| AIM |
Put the text from every row into a JSON list of strings, one string per line, leaving out any blank lines.

— Start —

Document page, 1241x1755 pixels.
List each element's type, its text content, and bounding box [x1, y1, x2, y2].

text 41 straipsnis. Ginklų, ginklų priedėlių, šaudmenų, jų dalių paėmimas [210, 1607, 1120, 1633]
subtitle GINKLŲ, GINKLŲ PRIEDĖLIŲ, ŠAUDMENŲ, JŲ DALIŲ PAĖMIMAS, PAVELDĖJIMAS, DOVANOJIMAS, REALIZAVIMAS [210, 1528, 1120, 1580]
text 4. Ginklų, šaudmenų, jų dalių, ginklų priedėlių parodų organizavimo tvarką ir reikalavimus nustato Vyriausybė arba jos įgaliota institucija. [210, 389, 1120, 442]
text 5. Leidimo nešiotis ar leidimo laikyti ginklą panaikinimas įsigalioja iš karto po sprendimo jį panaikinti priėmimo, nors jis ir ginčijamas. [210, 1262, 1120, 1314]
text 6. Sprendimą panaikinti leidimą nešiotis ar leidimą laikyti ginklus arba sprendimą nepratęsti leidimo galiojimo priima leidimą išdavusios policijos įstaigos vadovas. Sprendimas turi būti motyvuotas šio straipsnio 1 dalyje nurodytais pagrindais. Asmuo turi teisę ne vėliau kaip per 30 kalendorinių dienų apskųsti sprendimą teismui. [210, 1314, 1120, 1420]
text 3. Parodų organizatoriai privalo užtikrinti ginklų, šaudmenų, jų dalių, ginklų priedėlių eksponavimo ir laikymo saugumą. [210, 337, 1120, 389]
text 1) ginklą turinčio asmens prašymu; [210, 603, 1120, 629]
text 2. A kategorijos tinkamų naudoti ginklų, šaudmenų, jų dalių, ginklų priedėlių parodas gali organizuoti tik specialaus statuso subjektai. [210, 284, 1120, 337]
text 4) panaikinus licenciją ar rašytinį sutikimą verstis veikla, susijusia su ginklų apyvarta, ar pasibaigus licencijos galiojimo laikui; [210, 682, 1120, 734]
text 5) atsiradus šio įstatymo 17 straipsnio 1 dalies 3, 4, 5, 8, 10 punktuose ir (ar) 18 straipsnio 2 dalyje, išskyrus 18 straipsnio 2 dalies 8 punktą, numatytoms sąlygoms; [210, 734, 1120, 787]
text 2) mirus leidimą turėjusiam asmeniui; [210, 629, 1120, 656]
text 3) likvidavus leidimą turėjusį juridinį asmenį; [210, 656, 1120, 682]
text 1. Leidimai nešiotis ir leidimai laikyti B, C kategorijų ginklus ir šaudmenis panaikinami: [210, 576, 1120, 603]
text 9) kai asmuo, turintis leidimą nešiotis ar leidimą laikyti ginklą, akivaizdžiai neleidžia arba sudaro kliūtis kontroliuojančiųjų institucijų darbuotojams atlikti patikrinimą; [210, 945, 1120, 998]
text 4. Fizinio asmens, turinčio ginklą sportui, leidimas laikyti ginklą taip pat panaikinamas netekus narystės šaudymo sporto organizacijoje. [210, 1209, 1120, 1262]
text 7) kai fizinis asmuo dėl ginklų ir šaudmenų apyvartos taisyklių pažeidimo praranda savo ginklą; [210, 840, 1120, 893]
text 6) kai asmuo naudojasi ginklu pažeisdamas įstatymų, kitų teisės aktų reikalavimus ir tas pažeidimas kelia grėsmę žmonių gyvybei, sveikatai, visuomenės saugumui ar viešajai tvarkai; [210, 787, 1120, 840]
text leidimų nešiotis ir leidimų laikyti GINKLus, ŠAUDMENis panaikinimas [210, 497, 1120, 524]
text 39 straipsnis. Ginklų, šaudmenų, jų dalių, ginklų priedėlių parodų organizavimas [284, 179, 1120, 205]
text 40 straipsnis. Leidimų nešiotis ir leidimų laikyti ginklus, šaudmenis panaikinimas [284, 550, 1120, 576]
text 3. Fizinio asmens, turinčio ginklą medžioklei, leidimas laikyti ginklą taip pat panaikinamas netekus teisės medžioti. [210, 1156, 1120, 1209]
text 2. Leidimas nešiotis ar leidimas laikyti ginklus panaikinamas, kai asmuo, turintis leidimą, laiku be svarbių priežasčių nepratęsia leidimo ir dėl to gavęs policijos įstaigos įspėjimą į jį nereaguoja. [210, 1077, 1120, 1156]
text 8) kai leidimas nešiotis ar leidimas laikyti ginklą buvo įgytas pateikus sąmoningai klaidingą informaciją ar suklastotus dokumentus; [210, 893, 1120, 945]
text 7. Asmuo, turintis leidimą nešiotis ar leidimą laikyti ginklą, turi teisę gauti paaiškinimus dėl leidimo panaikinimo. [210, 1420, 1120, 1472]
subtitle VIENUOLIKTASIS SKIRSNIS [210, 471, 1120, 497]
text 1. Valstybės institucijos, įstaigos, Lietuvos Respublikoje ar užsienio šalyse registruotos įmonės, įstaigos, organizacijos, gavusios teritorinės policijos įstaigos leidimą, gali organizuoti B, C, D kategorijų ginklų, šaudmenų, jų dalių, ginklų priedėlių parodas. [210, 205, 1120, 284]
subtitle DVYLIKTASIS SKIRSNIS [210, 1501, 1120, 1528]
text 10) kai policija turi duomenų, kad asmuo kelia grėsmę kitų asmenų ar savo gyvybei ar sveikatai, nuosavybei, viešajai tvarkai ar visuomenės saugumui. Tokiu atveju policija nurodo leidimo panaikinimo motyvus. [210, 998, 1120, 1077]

— End —

| SOLUTION BELOW |
[
  "Document page, 1241x1755 pixels.",
  "List each element's type, its text content, and bounding box [x1, y1, x2, y2].",
  "text 41 straipsnis. Ginklų, ginklų priedėlių, šaudmenų, jų dalių paėmimas [210, 1607, 1120, 1633]",
  "subtitle GINKLŲ, GINKLŲ PRIEDĖLIŲ, ŠAUDMENŲ, JŲ DALIŲ PAĖMIMAS, PAVELDĖJIMAS, DOVANOJIMAS, REALIZAVIMAS [210, 1528, 1120, 1580]",
  "text 4. Ginklų, šaudmenų, jų dalių, ginklų priedėlių parodų organizavimo tvarką ir reikalavimus nustato Vyriausybė arba jos įgaliota institucija. [210, 389, 1120, 442]",
  "text 5. Leidimo nešiotis ar leidimo laikyti ginklą panaikinimas įsigalioja iš karto po sprendimo jį panaikinti priėmimo, nors jis ir ginčijamas. [210, 1262, 1120, 1314]",
  "text 6. Sprendimą panaikinti leidimą nešiotis ar leidimą laikyti ginklus arba sprendimą nepratęsti leidimo galiojimo priima leidimą išdavusios policijos įstaigos vadovas. Sprendimas turi būti motyvuotas šio straipsnio 1 dalyje nurodytais pagrindais. Asmuo turi teisę ne vėliau kaip per 30 kalendorinių dienų apskųsti sprendimą teismui. [210, 1314, 1120, 1420]",
  "text 3. Parodų organizatoriai privalo užtikrinti ginklų, šaudmenų, jų dalių, ginklų priedėlių eksponavimo ir laikymo saugumą. [210, 337, 1120, 389]",
  "text 1) ginklą turinčio asmens prašymu; [210, 603, 1120, 629]",
  "text 2. A kategorijos tinkamų naudoti ginklų, šaudmenų, jų dalių, ginklų priedėlių parodas gali organizuoti tik specialaus statuso subjektai. [210, 284, 1120, 337]",
  "text 4) panaikinus licenciją ar rašytinį sutikimą verstis veikla, susijusia su ginklų apyvarta, ar pasibaigus licencijos galiojimo laikui; [210, 682, 1120, 734]",
  "text 5) atsiradus šio įstatymo 17 straipsnio 1 dalies 3, 4, 5, 8, 10 punktuose ir (ar) 18 straipsnio 2 dalyje, išskyrus 18 straipsnio 2 dalies 8 punktą, numatytoms sąlygoms; [210, 734, 1120, 787]",
  "text 2) mirus leidimą turėjusiam asmeniui; [210, 629, 1120, 656]",
  "text 3) likvidavus leidimą turėjusį juridinį asmenį; [210, 656, 1120, 682]",
  "text 1. Leidimai nešiotis ir leidimai laikyti B, C kategorijų ginklus ir šaudmenis panaikinami: [210, 576, 1120, 603]",
  "text 9) kai asmuo, turintis leidimą nešiotis ar leidimą laikyti ginklą, akivaizdžiai neleidžia arba sudaro kliūtis kontroliuojančiųjų institucijų darbuotojams atlikti patikrinimą; [210, 945, 1120, 998]",
  "text 4. Fizinio asmens, turinčio ginklą sportui, leidimas laikyti ginklą taip pat panaikinamas netekus narystės šaudymo sporto organizacijoje. [210, 1209, 1120, 1262]",
  "text 7) kai fizinis asmuo dėl ginklų ir šaudmenų apyvartos taisyklių pažeidimo praranda savo ginklą; [210, 840, 1120, 893]",
  "text 6) kai asmuo naudojasi ginklu pažeisdamas įstatymų, kitų teisės aktų reikalavimus ir tas pažeidimas kelia grėsmę žmonių gyvybei, sveikatai, visuomenės saugumui ar viešajai tvarkai; [210, 787, 1120, 840]",
  "text leidimų nešiotis ir leidimų laikyti GINKLus, ŠAUDMENis panaikinimas [210, 497, 1120, 524]",
  "text 39 straipsnis. Ginklų, šaudmenų, jų dalių, ginklų priedėlių parodų organizavimas [284, 179, 1120, 205]",
  "text 40 straipsnis. Leidimų nešiotis ir leidimų laikyti ginklus, šaudmenis panaikinimas [284, 550, 1120, 576]",
  "text 3. Fizinio asmens, turinčio ginklą medžioklei, leidimas laikyti ginklą taip pat panaikinamas netekus teisės medžioti. [210, 1156, 1120, 1209]",
  "text 2. Leidimas nešiotis ar leidimas laikyti ginklus panaikinamas, kai asmuo, turintis leidimą, laiku be svarbių priežasčių nepratęsia leidimo ir dėl to gavęs policijos įstaigos įspėjimą į jį nereaguoja. [210, 1077, 1120, 1156]",
  "text 8) kai leidimas nešiotis ar leidimas laikyti ginklą buvo įgytas pateikus sąmoningai klaidingą informaciją ar suklastotus dokumentus; [210, 893, 1120, 945]",
  "text 7. Asmuo, turintis leidimą nešiotis ar leidimą laikyti ginklą, turi teisę gauti paaiškinimus dėl leidimo panaikinimo. [210, 1420, 1120, 1472]",
  "subtitle VIENUOLIKTASIS SKIRSNIS [210, 471, 1120, 497]",
  "text 1. Valstybės institucijos, įstaigos, Lietuvos Respublikoje ar užsienio šalyse registruotos įmonės, įstaigos, organizacijos, gavusios teritorinės policijos įstaigos leidimą, gali organizuoti B, C, D kategorijų ginklų, šaudmenų, jų dalių, ginklų priedėlių parodas. [210, 205, 1120, 284]",
  "subtitle DVYLIKTASIS SKIRSNIS [210, 1501, 1120, 1528]",
  "text 10) kai policija turi duomenų, kad asmuo kelia grėsmę kitų asmenų ar savo gyvybei ar sveikatai, nuosavybei, viešajai tvarkai ar visuomenės saugumui. Tokiu atveju policija nurodo leidimo panaikinimo motyvus. [210, 998, 1120, 1077]"
]